• _THE RECORDS_:
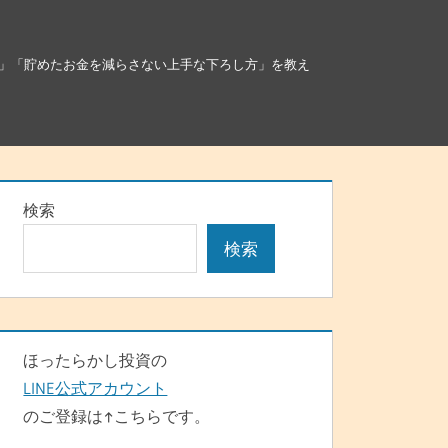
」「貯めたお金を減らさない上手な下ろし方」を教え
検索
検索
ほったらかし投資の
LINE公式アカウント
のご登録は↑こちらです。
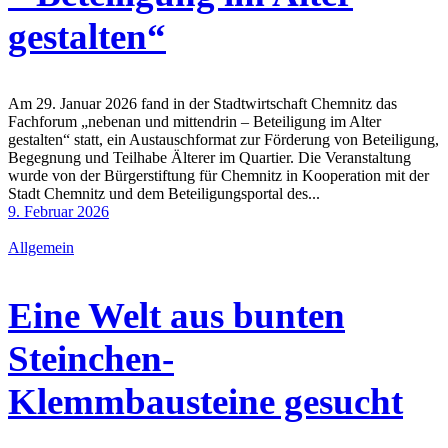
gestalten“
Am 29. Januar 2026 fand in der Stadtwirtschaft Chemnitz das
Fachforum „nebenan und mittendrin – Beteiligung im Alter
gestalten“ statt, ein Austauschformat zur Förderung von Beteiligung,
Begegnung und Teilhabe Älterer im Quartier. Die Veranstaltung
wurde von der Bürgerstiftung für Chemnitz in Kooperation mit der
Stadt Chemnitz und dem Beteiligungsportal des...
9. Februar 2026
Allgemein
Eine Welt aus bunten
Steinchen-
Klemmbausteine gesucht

• _EXERCISE PROMPT_: Scan the data above and state how many of its lines contain the string "Chemnitz", with no other content.

• _THE COMPLETED TASK_: 3